A d v e r t i s e m e n t


By Marcia Nelesen/Gazette Staff

JANESVILLE

A Hobby Lobby would be the largest tenant in a redevelopment to upgrade the big-box building that once housed Wal-Mart.

The prominent site at Highway 14 and Milton Avenue would include at least two new buildings and at least two restaurants, according to city documents released Friday.

A public hearing on the conditional-use permit is scheduled before the plan commission at 6:30 p.m. Monday in City Hall, 18 N. Jackson St.

Two of the buildings-the 110,000-square-foot structure that housed Wal-Mart and a second building on the south side of the site that used to house Meyer's Farm Market-would have similar architectural elements. Those two buildings are being developed by D&B Properties of Northbrook, Ill.

Also planned:

? An 11,200-square-foot addition to the south side of the Hobby Lobby building planned by D&B as demand warrants.

? A structure by D&B on a south-side site that formerly housed Meyer's. That store would be 14,100 square feet.

? A new freestanding building of 4,800 square feet west of the main building proposed by D&B. But that layout and design is not being addressed at this time.

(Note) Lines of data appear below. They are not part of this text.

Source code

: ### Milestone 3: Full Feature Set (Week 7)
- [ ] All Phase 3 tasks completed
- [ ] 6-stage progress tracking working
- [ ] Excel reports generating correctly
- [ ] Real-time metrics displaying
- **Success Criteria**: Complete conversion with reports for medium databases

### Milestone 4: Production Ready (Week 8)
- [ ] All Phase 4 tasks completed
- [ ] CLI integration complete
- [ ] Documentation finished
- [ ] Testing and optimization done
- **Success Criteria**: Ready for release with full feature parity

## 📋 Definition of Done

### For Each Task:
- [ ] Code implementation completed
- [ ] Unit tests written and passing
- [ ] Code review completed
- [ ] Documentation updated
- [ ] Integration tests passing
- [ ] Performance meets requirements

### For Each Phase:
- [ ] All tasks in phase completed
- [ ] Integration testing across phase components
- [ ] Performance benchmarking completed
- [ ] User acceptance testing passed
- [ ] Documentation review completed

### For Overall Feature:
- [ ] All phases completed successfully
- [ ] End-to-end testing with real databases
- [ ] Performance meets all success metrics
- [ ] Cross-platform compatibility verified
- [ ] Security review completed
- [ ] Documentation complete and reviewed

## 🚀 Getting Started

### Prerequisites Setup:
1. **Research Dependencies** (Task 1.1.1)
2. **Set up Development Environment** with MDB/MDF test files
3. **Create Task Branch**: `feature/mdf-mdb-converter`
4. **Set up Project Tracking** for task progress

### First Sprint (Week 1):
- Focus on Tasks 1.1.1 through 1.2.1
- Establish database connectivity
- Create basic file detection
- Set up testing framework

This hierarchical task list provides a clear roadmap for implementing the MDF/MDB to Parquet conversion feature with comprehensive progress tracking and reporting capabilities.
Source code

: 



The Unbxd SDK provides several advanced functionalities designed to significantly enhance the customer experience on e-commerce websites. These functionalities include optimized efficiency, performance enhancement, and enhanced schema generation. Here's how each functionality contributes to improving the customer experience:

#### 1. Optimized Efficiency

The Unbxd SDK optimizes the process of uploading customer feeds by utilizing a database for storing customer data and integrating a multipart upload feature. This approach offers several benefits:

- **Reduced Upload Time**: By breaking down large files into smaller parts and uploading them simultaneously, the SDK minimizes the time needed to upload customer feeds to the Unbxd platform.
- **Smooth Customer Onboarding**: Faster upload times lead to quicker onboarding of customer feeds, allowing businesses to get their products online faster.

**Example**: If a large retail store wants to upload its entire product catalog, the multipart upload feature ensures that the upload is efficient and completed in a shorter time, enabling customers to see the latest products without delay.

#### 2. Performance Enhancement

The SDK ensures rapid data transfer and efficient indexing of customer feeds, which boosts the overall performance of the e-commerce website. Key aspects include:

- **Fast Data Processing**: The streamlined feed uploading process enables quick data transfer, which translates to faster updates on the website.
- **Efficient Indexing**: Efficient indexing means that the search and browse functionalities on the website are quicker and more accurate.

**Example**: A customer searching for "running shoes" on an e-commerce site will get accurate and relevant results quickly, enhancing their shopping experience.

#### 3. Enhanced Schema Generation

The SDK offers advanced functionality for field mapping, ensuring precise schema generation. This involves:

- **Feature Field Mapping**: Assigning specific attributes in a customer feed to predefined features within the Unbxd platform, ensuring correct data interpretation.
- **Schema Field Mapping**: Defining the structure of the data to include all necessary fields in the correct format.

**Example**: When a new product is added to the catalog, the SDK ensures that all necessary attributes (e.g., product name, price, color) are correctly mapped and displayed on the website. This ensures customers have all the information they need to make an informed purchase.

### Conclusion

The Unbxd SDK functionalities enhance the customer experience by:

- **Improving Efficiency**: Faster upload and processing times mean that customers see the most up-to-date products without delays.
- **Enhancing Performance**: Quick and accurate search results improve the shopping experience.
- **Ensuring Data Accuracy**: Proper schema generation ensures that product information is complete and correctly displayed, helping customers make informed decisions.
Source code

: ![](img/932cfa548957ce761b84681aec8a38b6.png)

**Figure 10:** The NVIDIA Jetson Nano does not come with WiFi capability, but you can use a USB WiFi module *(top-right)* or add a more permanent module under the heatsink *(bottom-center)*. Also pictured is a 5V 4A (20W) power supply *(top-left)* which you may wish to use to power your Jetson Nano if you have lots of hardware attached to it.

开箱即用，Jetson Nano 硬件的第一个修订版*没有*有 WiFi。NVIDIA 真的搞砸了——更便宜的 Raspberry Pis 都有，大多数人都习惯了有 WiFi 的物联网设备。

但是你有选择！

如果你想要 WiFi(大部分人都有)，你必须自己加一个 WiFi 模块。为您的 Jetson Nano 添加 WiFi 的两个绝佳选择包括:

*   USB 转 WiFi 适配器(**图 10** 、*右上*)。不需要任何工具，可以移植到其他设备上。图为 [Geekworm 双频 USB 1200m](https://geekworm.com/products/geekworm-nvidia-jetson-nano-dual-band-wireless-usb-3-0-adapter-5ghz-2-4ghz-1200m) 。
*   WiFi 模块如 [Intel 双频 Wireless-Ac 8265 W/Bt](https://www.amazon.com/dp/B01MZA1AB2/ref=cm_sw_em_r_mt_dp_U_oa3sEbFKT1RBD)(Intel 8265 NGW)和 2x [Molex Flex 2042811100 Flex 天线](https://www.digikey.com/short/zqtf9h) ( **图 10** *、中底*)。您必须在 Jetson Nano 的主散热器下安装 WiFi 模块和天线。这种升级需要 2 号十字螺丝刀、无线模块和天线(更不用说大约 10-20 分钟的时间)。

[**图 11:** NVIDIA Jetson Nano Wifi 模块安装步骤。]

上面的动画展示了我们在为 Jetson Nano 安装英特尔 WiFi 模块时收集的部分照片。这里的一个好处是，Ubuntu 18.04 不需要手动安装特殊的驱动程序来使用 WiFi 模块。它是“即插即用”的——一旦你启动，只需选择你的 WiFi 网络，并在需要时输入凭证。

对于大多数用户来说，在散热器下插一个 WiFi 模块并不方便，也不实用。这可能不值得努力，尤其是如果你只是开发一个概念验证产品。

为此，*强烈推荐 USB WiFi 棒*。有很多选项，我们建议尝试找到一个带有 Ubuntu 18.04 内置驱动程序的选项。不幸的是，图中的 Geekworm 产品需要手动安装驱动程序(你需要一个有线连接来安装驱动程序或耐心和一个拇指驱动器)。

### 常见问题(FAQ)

? A structure on the northeast corner of the site developed by the Adams family. The Adams family had owned the former Meyer's Farm Market site but traded that property with D&B for the corner site.

The corner site building would be 10,200 square feet. Its architecture would be different but complement the other two buildings, said Gale Price, the city's manager of building and development services.

The only other tenant being announced now is Dollar Tree, which would move into the Hobby Lobby building from the strip mall across the street next to Target.

A Borders bookstore and Pet Smart had been lined up, but the companies reined in their expansion plans, Price said.

The Hobby Lobby building is called "mid-box" in real estate terms because it is a big building divided into a number of mid-sized units, Price said.

The Hobby Lobby store would be 58,000 square feet, while Dollar Tree would occupy just less than 12,000 square feet. The mid-box eventually will house four to five tenants.

The city has planned for at least two restaurants on the site because the peak times for traffic and parking differ for retail and restaurants.

Staff is taking this opportunity to fix the layout of frontage road in that area, Price said.

The current road curves around the edge of the site from the Milton Avenue entrance to the Highway 14 entrance. The pattern didn't allow for vehicle stacking and limited good circulation, he said.

The new road will align at the main entrances but become an interior road.

The developers would pay for the new road. In return, the city would allow the developers to count the former roadway as green space for the development.

City staff is pleased with both the timeliness and quality of the developments, Price said.

Residents were concerned that Wal-Mart's move to a new site would leave a large, vacant eyesore at a prominent intersection, Price said.

"We weren't going to tolerate that," he said.

"Fortunately, Wal-Mart sold the property early on, and now we got a developer (who's) able to pull the trigger and make something happen."

As a plus, the development also includes the Meyer's Farm Market site that had been sitting vacant.

Price said reusing existing property is significant because the new development does not plow up another farm field, and it uses existing infrastructure.

It is an important sign when a community can promote redevelopment of outdated, older buildings, he said.

"We've really come into our own. That's important because you want to continue to have people reinvest in the areas that the community's already invested in with significant amounts of infrastructure.

"We're there," Price said. "This is a good thing.

"We think we're going to fill the rest of the buildings out with uses that aren't here already … I think we'll see it get filled out very shortly."